Omics-based investigation of pathological liver injury induced by Echinococcus multilocularis infection in mice

Abstract

BackgroundAlveolar echinococcosis (AE) can cause severe liver injury and be fatal if left untreated. Currently, there are no effective therapeutic options for AE-induced liver injury. Therefore, by exploring the changes of gene proteins in mice with damaged liver, we attempted to identify the key molecules of liver damage, and provide data that will enable the development of drugs targeting hepatic AE. MethodsBALB/c mice were inoculated with protoscoleces via the hepatic portal vein. Three months later, B-ultrasound examination and Hematoxylin—eosin (H&E) staining were used to confirm liver damage in mice. RNA sequencing and Liquid chromatography–mass spectrometry (LC-MS) were used to screen differentially expressed molecules associated with liver damage through bioinformatics, and Quantitative Real-Time PCR (qRT-PCR) was used to verify their expression.

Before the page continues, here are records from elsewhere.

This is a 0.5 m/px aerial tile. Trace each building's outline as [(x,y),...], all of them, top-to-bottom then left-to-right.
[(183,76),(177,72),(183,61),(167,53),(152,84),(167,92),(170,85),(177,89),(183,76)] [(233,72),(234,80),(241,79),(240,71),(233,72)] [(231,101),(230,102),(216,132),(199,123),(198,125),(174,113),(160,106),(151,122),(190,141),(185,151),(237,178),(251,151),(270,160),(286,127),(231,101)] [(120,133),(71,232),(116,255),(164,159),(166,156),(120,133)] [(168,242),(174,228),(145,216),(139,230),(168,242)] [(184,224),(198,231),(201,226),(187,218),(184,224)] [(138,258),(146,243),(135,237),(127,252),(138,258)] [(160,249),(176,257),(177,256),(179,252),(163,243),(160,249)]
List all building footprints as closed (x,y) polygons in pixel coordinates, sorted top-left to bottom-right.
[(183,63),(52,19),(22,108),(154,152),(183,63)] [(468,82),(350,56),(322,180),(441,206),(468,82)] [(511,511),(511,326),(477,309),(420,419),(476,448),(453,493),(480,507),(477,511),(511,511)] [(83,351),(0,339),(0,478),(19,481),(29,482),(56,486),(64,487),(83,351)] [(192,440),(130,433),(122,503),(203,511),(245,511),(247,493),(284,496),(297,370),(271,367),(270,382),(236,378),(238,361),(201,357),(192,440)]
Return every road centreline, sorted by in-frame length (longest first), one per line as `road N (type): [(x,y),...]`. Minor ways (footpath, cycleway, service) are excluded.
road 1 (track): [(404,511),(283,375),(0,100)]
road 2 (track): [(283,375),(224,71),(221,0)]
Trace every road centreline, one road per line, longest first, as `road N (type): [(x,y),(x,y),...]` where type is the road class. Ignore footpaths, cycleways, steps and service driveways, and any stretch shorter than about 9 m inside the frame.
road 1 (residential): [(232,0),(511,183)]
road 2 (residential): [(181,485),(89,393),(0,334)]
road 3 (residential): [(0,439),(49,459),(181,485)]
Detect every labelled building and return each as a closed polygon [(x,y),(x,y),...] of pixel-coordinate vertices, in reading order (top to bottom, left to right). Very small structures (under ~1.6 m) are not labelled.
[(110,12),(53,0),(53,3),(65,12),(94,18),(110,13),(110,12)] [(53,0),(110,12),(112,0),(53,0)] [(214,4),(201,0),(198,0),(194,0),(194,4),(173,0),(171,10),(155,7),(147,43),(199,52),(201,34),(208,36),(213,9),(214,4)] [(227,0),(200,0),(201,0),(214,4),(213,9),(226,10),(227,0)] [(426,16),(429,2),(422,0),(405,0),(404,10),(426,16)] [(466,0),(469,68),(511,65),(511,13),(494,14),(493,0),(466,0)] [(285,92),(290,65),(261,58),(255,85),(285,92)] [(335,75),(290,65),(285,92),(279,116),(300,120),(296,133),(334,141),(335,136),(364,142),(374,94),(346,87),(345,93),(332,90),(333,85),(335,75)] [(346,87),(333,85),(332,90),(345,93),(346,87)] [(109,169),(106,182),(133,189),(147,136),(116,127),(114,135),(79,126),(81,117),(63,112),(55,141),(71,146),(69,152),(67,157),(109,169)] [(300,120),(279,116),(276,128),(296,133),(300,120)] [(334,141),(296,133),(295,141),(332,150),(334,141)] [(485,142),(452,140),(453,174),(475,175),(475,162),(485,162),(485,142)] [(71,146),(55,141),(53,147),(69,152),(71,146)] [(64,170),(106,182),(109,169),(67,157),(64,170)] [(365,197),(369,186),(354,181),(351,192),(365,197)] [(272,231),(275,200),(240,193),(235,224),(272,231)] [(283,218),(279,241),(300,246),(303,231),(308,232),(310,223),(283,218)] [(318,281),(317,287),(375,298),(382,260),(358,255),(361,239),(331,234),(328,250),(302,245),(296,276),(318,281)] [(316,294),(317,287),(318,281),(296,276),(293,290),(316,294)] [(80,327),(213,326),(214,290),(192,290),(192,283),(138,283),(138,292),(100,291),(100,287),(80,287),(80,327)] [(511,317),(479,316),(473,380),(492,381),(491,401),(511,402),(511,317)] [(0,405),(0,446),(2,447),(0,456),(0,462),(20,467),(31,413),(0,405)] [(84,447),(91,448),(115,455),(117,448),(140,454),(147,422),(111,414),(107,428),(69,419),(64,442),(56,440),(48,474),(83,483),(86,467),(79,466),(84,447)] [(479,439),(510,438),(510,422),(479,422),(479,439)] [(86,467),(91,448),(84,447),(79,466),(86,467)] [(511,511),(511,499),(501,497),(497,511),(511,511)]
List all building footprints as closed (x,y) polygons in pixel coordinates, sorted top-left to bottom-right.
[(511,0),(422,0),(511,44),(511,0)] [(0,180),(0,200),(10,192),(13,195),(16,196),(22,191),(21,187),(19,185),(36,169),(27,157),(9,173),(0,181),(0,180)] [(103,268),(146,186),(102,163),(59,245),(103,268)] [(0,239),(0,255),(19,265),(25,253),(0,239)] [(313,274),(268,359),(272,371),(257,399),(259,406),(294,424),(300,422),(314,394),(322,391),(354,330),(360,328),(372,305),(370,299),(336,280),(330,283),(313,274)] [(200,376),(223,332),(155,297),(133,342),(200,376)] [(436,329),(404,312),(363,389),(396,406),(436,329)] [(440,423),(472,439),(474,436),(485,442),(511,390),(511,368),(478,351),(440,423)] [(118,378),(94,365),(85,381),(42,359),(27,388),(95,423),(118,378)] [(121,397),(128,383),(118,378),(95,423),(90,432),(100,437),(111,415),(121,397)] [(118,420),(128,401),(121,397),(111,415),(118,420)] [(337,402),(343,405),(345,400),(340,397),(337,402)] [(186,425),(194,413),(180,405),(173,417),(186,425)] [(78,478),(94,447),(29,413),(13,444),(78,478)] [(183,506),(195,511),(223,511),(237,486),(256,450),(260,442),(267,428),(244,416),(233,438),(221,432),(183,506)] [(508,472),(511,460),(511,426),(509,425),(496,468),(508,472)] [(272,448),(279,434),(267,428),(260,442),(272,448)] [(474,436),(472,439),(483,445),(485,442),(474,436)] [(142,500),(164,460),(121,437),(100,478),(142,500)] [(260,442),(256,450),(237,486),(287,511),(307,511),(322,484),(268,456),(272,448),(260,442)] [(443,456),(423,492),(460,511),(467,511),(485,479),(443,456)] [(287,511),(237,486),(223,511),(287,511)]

ResultsB-ultrasound examination showed liver lesions in the infected group, and H&E staining showed liver inflammation, fibrosis and liver necrosis. RNA sequencing and LC-MS results showed changes in the levels of more than 1000 genes and proteins, with upregulation of immune and inflammation pathways. By contrast, the downregulated genes and proteins were mostly involved in various metabolic reactions. Correlation analysis was conducted between the transcriptome data and proteome data. The results revealed 240 differentially expressed genes, of which 192 were upregulated, and 48 were downregulated. Many of these genes were involved in metabolic reactions, such as Catalase (Cat), fatty acid synthase (Fasn), and IL-16 genes, which may have relevance to liver injury. The results of qRT-PCR were consistent with those of bioinformatics analysis. ConclusionsThe mechanisms of liver injury in mice infected with Echinococcus multilocularis are complex, involving abnormal metabolism, oxidative stress, inflammatory response, and many other factors. This study provides the data for preliminary exploration for the development of targeted therapies against AE.